* AIM OF THE EXERCISE
From the records, pick out and copy each line containing "reprezentance".

Content starts

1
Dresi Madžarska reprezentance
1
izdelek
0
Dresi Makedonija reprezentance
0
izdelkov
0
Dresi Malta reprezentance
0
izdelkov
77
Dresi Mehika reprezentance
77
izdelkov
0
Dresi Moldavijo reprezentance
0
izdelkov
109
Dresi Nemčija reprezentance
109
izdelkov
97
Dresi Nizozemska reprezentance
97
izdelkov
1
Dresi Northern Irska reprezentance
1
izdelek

Content ends

* RESPONSE TO THE EXERCISE
Dresi Madžarska reprezentance
Dresi Makedonija reprezentance
Dresi Malta reprezentance
Dresi Mehika reprezentance
Dresi Moldavijo reprezentance
Dresi Nemčija reprezentance
Dresi Nizozemska reprezentance
Dresi Northern Irska reprezentance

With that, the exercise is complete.